How will climate risks and impacts affect physical infrastructure crucial for global trade, and what does this mean for the EU? This paper, produced in partnership with the European Climate Foundation, reviews current evidence.
Climate change is affecting prospects for trade and economic development around the world as extreme and sudden weather events and natural hazards increase in frequency and intensity. Extreme events, such as hurricanes or floods, can damage roads, railways, bridges and ports, and also disrupt air transport, limiting mobility for goods as well as people. In addition, slow-onset impacts, such as sea level rise, pose serious risks to infrastructure on which global trade depends. These and other impacts are causing disruption, delays and increased costs, which could decimate patterns of international trade.
The complex and interconnected nature of global value chains that shape today’s international trade system also means that disruption in key locations can have an exaggerated effect for the global economy. There is mounting evidence that the global economy is particularly exposed to the impacts of climate change in several critical economic sectors that heavily depend on imports from a small number of geographically concentrated production centres and supply chains in climate vulnerable regions.

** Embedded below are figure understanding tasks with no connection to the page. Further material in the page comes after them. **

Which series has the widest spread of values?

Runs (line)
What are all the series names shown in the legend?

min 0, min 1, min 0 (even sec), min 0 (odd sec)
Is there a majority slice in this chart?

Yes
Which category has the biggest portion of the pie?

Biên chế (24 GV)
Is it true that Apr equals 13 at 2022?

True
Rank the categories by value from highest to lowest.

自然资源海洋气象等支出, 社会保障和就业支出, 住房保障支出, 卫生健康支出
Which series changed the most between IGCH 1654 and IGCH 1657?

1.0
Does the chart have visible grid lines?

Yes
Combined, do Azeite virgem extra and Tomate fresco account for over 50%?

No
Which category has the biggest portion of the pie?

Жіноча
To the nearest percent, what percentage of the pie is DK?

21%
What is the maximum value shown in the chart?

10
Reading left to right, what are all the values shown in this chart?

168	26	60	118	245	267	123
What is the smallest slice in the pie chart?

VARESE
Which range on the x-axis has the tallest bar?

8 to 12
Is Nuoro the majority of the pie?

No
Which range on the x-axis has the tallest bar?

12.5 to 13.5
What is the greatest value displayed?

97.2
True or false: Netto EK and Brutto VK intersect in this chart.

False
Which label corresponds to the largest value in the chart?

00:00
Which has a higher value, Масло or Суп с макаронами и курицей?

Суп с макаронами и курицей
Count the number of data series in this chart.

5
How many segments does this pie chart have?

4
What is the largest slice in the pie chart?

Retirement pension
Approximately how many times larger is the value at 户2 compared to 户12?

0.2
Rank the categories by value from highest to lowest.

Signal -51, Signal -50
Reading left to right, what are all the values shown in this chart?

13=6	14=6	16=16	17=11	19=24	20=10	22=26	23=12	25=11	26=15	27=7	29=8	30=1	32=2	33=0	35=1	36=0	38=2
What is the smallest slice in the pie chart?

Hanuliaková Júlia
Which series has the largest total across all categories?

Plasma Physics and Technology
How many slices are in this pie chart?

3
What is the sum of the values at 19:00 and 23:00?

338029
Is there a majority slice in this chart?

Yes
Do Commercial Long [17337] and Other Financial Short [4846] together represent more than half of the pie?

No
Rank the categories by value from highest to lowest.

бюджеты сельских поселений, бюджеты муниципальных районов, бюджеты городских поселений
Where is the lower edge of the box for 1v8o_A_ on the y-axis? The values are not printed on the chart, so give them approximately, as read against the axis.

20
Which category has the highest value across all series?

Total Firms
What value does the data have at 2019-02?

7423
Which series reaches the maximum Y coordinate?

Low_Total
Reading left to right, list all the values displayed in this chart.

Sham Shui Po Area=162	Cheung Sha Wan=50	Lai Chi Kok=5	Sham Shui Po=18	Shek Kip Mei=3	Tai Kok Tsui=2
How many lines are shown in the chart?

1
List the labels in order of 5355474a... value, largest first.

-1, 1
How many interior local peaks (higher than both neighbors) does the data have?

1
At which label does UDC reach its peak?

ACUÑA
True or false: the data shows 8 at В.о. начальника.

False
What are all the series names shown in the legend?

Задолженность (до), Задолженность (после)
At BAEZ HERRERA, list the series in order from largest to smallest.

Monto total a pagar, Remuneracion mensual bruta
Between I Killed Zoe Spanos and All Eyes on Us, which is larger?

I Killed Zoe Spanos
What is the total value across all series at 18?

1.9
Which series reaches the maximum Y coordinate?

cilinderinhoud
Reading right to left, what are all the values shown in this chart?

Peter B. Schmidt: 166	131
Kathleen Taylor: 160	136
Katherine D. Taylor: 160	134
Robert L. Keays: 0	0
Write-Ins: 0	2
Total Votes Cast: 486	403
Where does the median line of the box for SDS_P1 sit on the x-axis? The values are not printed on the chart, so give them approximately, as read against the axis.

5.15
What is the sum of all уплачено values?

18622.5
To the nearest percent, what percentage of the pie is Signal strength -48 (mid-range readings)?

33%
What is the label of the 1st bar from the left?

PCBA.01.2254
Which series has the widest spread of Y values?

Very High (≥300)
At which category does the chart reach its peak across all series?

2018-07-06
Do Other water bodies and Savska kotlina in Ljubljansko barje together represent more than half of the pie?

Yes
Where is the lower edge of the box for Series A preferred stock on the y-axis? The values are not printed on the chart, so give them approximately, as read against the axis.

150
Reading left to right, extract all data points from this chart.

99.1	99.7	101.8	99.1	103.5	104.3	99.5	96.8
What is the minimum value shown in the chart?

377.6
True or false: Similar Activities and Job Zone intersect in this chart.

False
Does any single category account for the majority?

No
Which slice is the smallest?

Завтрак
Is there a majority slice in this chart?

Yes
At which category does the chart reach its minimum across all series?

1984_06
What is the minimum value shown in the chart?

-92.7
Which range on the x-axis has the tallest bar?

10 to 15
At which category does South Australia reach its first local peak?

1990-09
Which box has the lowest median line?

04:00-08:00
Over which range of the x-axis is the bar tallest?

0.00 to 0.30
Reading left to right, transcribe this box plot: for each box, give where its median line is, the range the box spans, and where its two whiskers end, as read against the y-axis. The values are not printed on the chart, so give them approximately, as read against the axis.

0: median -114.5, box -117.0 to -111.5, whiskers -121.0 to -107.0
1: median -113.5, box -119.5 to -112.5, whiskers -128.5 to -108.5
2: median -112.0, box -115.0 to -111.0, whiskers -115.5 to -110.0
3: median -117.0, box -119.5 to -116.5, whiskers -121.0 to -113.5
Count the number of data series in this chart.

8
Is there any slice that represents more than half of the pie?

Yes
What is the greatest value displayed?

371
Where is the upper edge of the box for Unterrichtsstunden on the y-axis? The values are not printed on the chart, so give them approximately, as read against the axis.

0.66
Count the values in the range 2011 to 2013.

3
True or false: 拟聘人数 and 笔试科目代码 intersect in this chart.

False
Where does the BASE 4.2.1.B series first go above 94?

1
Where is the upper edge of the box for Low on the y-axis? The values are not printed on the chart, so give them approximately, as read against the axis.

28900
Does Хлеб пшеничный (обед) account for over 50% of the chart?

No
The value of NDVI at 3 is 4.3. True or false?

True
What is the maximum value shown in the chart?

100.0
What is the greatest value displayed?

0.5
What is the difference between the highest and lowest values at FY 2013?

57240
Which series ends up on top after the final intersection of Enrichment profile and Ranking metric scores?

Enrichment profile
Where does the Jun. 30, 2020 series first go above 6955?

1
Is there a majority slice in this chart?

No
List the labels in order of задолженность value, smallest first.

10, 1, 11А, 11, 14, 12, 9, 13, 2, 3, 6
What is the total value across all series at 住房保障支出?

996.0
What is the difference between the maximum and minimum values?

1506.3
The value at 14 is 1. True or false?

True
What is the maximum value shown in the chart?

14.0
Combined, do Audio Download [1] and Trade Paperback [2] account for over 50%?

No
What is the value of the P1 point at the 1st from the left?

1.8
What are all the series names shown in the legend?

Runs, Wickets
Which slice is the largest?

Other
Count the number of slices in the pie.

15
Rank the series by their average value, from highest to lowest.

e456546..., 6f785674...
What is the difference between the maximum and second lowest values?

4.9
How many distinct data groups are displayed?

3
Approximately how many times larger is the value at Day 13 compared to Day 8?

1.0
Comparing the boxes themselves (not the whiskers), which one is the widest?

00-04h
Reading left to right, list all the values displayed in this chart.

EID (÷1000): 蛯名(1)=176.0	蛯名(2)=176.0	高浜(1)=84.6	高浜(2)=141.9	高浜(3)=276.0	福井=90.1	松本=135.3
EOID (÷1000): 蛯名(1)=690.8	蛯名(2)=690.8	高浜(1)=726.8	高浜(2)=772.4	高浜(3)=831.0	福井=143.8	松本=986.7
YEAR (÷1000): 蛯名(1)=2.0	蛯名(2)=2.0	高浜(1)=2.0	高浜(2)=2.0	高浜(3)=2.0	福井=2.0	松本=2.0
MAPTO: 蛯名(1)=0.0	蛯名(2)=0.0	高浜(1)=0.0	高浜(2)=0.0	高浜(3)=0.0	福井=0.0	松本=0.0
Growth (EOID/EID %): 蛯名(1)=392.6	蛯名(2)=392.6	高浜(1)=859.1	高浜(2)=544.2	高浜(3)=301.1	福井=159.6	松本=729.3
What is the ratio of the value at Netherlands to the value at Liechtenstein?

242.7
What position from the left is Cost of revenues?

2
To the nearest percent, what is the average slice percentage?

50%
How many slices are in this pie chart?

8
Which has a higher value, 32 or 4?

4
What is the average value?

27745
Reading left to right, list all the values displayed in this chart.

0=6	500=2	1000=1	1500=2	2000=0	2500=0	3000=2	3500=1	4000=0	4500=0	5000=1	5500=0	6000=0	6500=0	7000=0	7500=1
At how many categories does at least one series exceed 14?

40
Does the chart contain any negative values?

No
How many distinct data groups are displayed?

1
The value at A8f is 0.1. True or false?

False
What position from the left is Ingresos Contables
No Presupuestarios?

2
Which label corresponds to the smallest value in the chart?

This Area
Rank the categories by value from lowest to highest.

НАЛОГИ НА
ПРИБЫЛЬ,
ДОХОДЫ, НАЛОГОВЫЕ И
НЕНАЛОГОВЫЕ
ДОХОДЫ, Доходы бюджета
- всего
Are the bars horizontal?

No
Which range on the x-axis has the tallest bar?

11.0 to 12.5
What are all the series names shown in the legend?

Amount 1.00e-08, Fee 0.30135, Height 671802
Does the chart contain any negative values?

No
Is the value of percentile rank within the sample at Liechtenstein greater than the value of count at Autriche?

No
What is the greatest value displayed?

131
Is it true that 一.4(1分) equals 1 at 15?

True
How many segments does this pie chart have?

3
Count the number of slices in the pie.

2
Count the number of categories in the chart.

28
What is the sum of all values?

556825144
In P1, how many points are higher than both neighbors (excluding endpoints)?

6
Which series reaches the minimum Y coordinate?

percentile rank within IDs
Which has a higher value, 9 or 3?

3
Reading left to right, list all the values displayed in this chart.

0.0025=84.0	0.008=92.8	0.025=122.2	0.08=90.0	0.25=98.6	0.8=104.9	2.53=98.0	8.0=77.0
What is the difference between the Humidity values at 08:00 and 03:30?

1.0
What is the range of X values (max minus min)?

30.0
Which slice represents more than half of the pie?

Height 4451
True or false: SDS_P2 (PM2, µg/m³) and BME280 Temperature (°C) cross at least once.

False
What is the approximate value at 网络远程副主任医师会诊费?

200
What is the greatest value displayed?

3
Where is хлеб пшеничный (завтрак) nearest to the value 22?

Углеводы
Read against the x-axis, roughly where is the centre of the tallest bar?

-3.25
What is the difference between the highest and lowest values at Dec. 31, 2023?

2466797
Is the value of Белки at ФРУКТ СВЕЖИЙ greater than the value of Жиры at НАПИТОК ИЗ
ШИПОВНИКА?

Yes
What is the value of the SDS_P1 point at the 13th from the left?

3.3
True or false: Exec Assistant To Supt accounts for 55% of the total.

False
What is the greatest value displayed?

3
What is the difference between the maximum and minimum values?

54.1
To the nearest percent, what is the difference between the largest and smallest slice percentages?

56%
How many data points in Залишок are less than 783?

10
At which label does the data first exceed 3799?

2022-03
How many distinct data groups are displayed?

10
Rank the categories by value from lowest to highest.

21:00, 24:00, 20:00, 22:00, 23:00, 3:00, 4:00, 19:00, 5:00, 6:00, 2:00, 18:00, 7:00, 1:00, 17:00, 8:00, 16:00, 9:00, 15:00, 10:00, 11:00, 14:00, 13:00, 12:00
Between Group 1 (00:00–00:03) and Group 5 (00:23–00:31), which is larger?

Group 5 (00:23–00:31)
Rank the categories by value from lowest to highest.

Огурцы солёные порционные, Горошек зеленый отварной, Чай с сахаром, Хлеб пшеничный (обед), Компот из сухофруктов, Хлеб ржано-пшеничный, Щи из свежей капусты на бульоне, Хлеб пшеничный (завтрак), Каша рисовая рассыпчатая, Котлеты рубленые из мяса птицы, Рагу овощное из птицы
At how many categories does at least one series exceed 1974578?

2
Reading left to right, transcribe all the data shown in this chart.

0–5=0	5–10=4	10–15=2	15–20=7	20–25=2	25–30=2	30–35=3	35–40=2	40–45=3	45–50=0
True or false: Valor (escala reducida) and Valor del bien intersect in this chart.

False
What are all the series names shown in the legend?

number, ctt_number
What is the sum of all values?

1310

This report assesses the current literature on how risks and impacts from climate change will affect physical infrastructure important for global trade. The authors focus on three areas – marine transport, land-based transport and air transport – and explore how climate impacts such as sea-level rise, flooding, drought, storms, heat, and water scarcity will affect global trade in the next 25 to 30 years and beyond. The authors also discuss the importance of each area for global trade and provide examples of recent climate-related disruptions in important trade chokepoints, such as the Suez Canal.
The paper concludes with a discussion of what climate impacts imply for trade infrastructure and of how to climate-proof the international trade system.
The report was funded by the European Climate Foundation.